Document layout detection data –
============
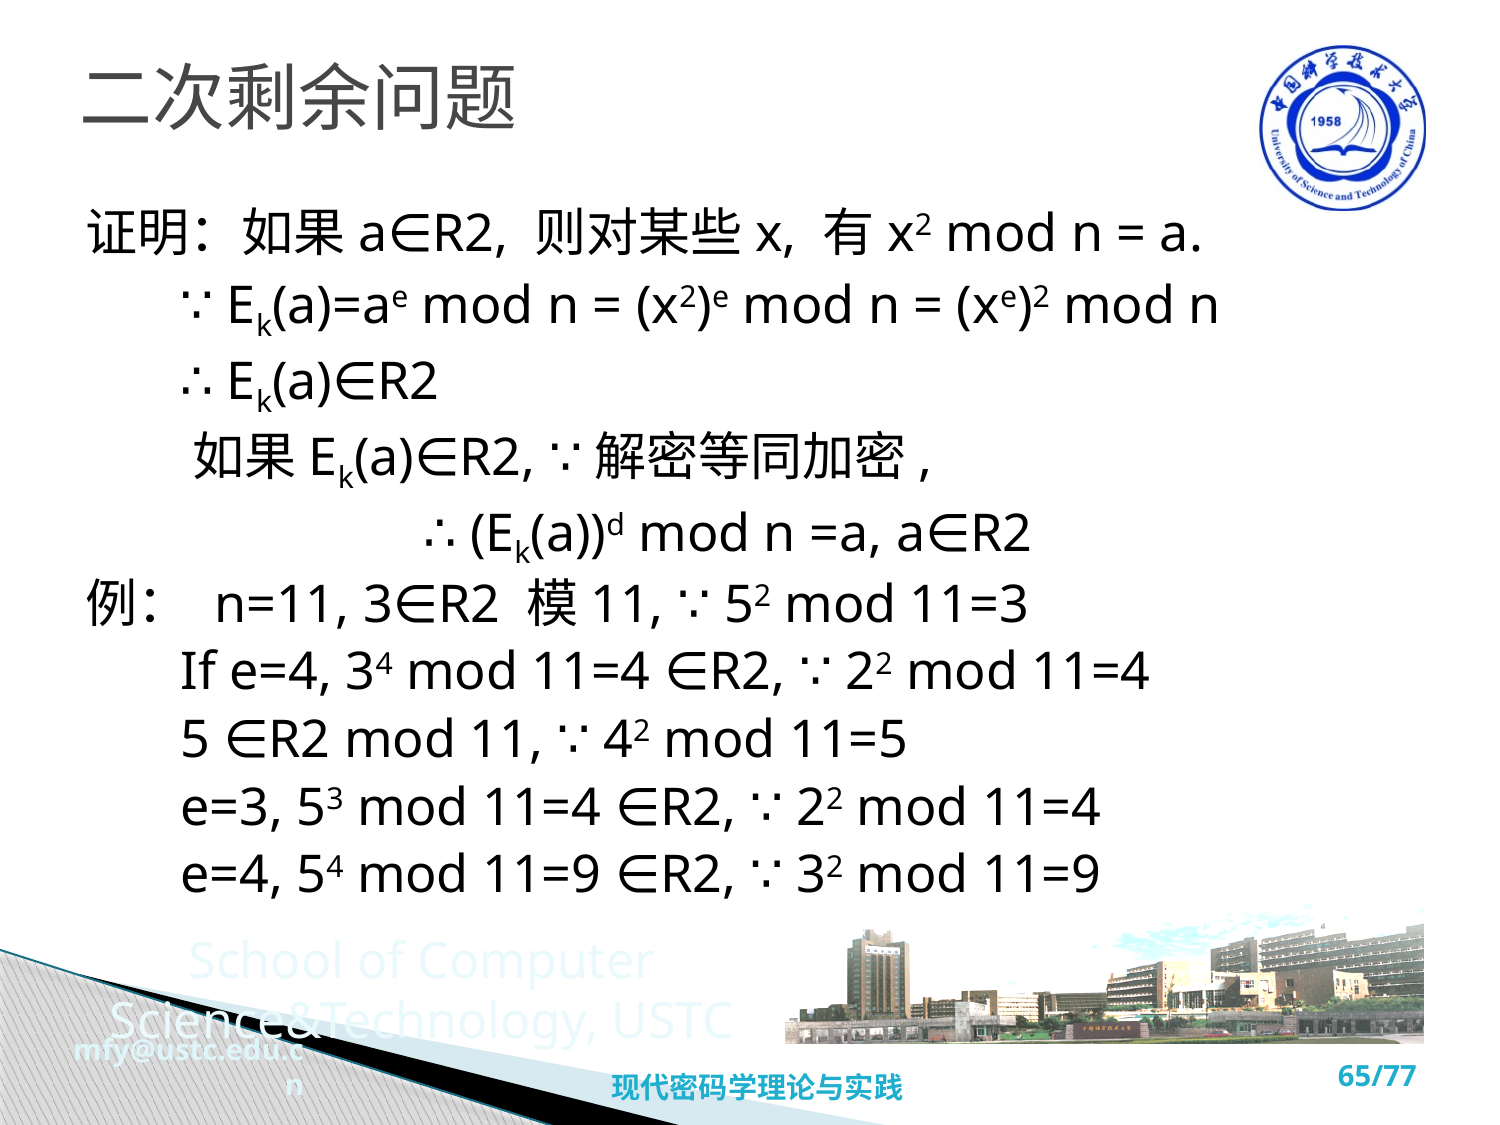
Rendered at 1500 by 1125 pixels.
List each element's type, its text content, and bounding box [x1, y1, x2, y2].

title 二次剩余问题 [64, 31, 1303, 160]
list 证明：如果a∈R2, 则对某些x, 有x2 mod n = a. ∵ Ek(a)=ae mod n = (x2)e mod n = (xe)2 mod n ∴ Ek(a)∈R2 如果Ek(a)∈R2, ∵解密等同加密, ∴ (Ek(a))d mod n =a, a∈R2 例： n=11, 3∈R2 模11, ∵ 52 mod 11=3 If e=4, 34 mod 11=4 ∈R2, ∵ 22 mod 11=4 5 ∈R2 mod 11, ∵ 42 mod 11=5 e=3, 53 mod 11=4 ∈R2, ∵ 22 mod 11=4 e=4, 54 mod 11=9 ∈R2, ∵ 32 mod 11=9 [53, 196, 1399, 988]
picture [1259, 45, 1426, 211]
title 单向函数及其交换性 [785, 855, 1424, 1044]
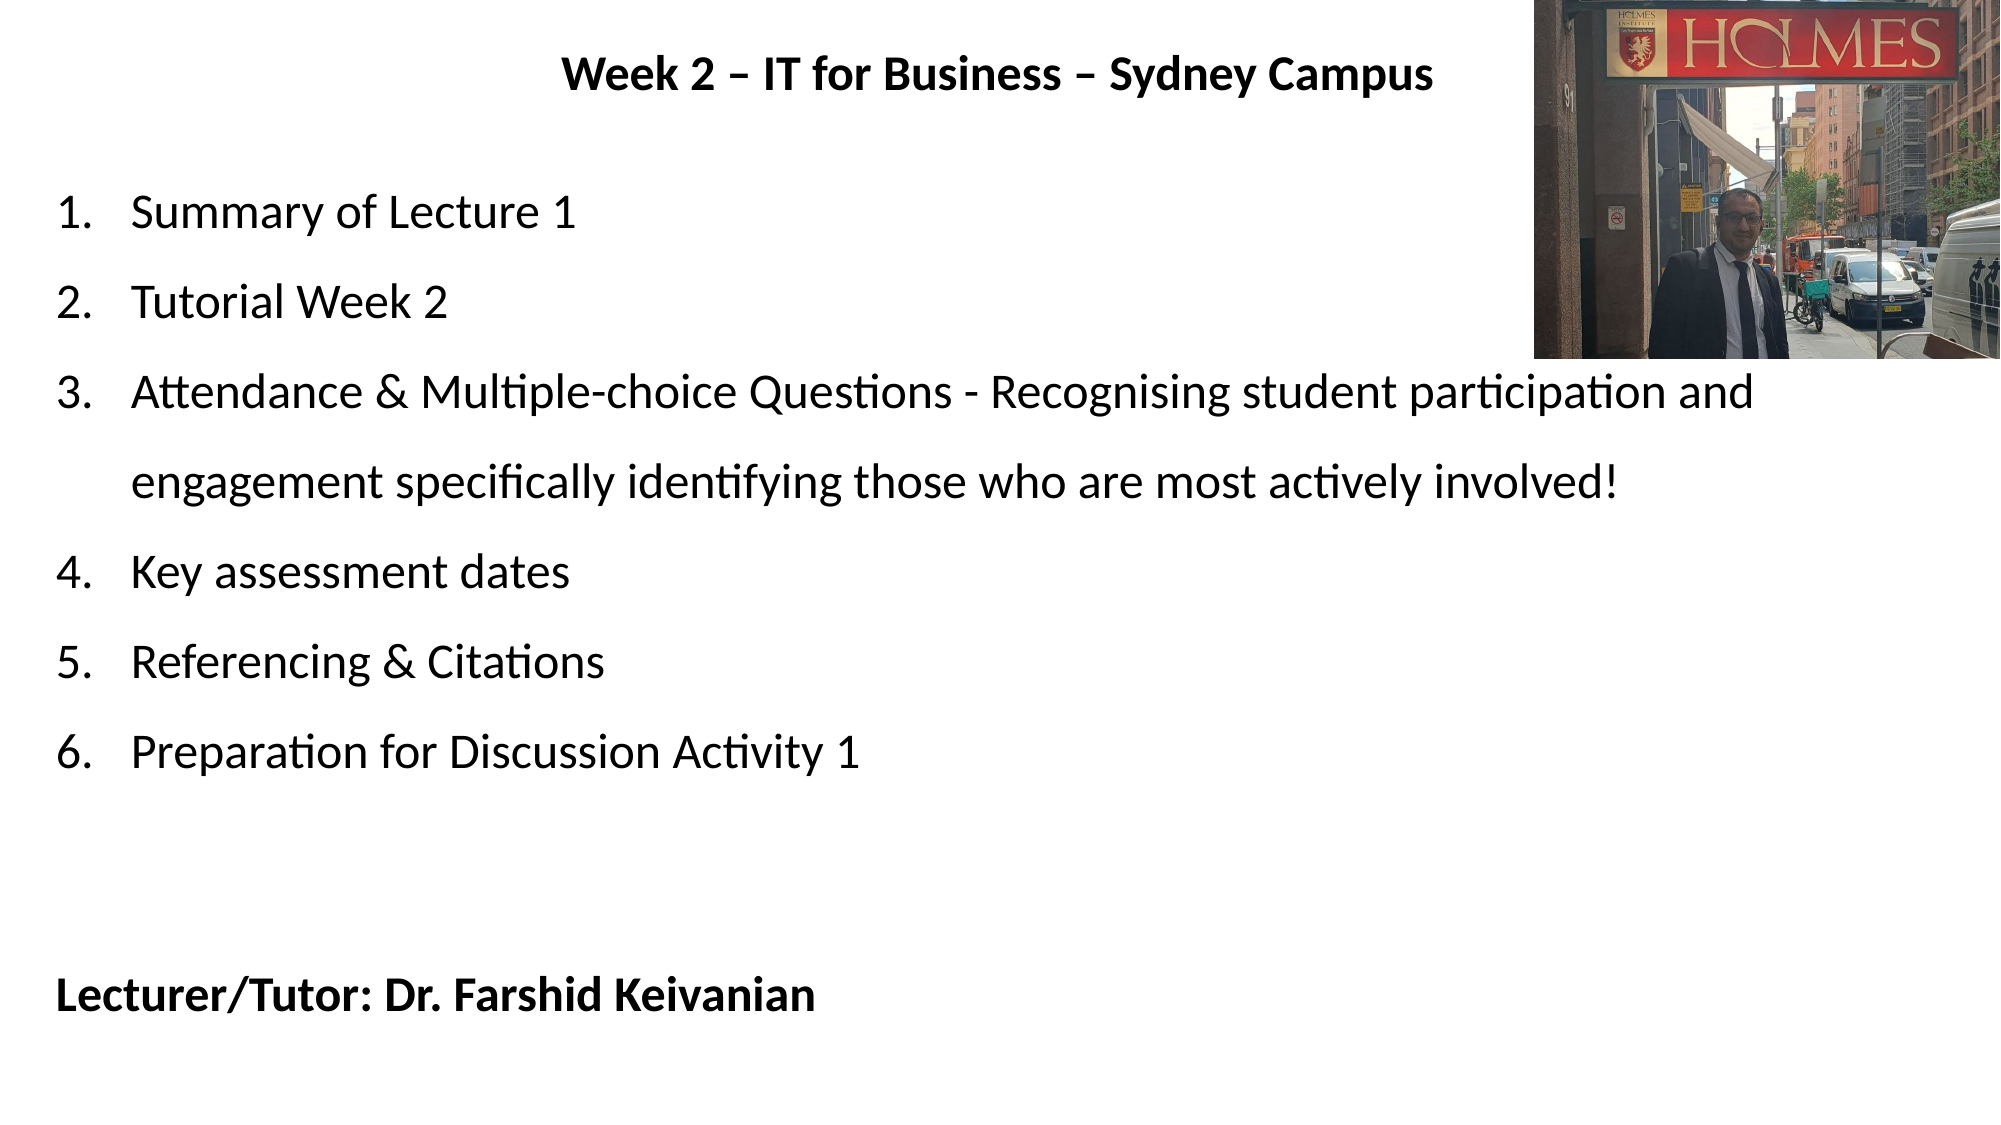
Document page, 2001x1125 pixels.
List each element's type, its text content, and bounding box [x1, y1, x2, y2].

text_box Week 2 – IT for Business – Sydney Campus [261, 32, 1533, 108]
picture [1533, 0, 2000, 360]
text_box Summary of Lecture 1 Tutorial Week 2 Attendance & Multiple-choice Questions - Recognising student participation and engagement specifically identifying those who are most actively involved! Key assessment dates Referencing & Citations Preparation for Discussion Activity 1 [41, 141, 2000, 787]
text_box Lecturer/Tutor: Dr. Farshid Keivanian [41, 924, 2000, 1030]
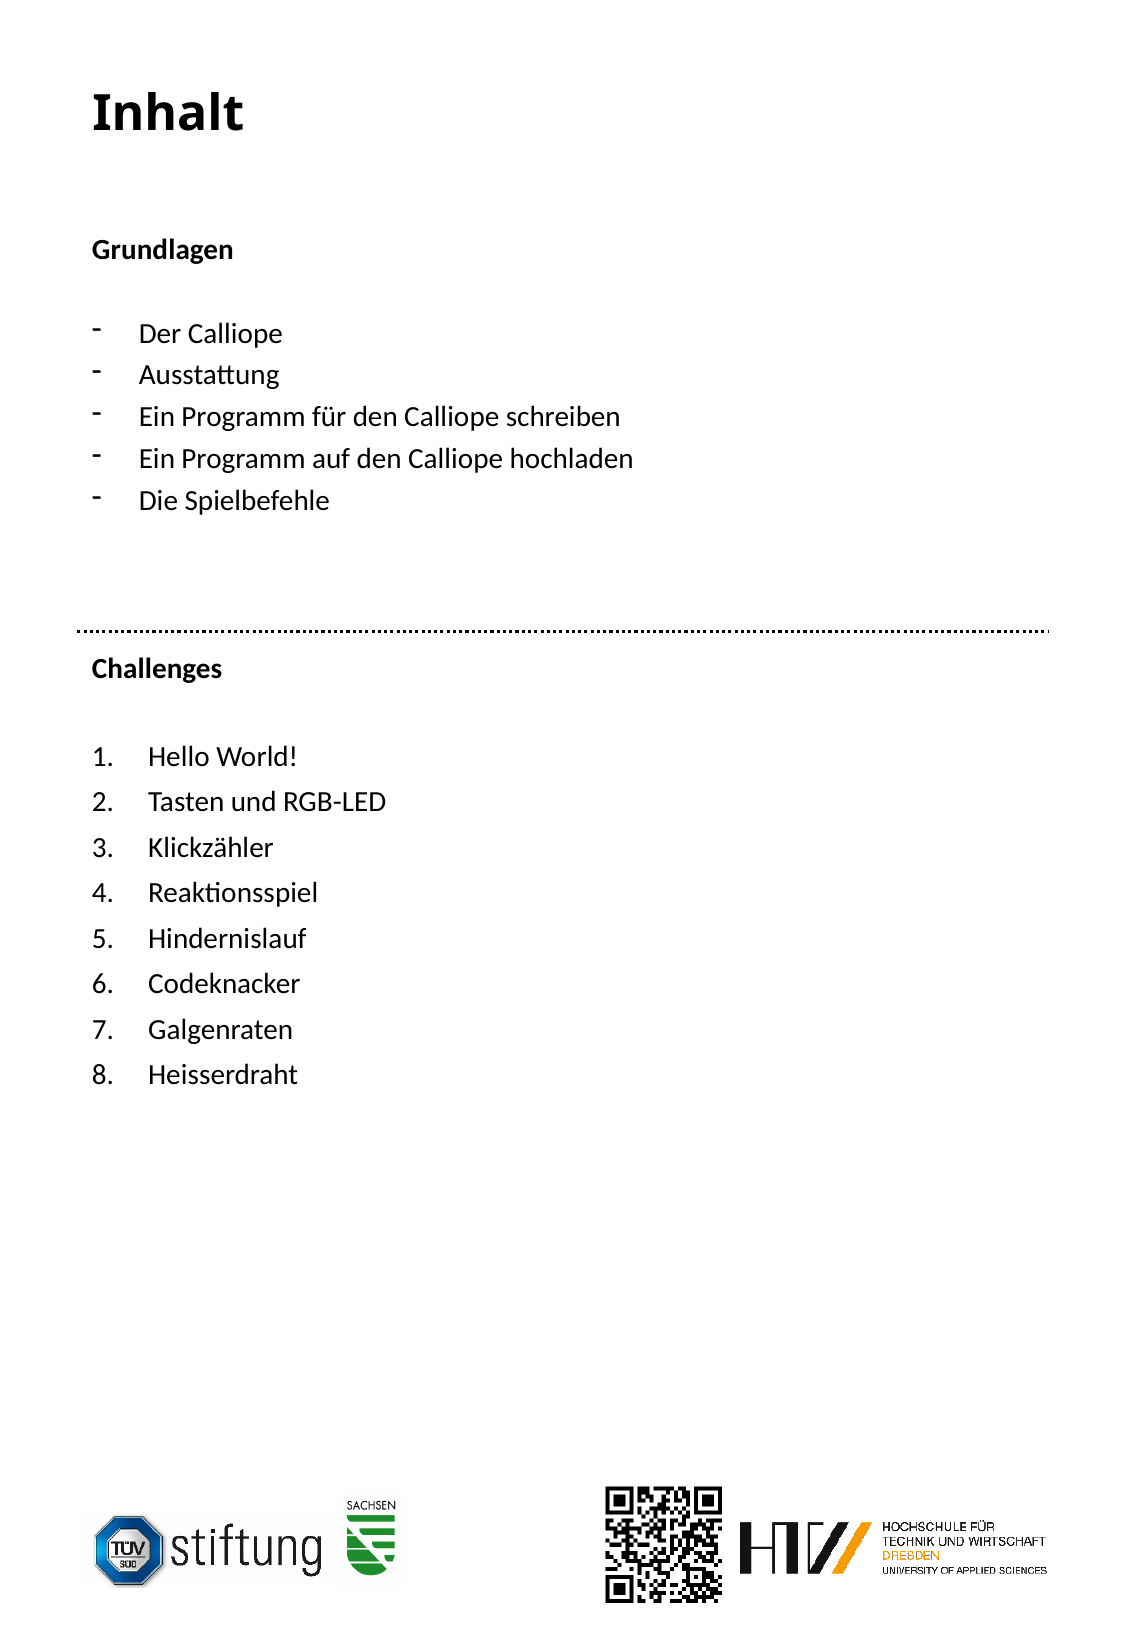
============
Exercise objective –
State the number of lines in the data that contain the word "pixels", offering no other text.

Result –
2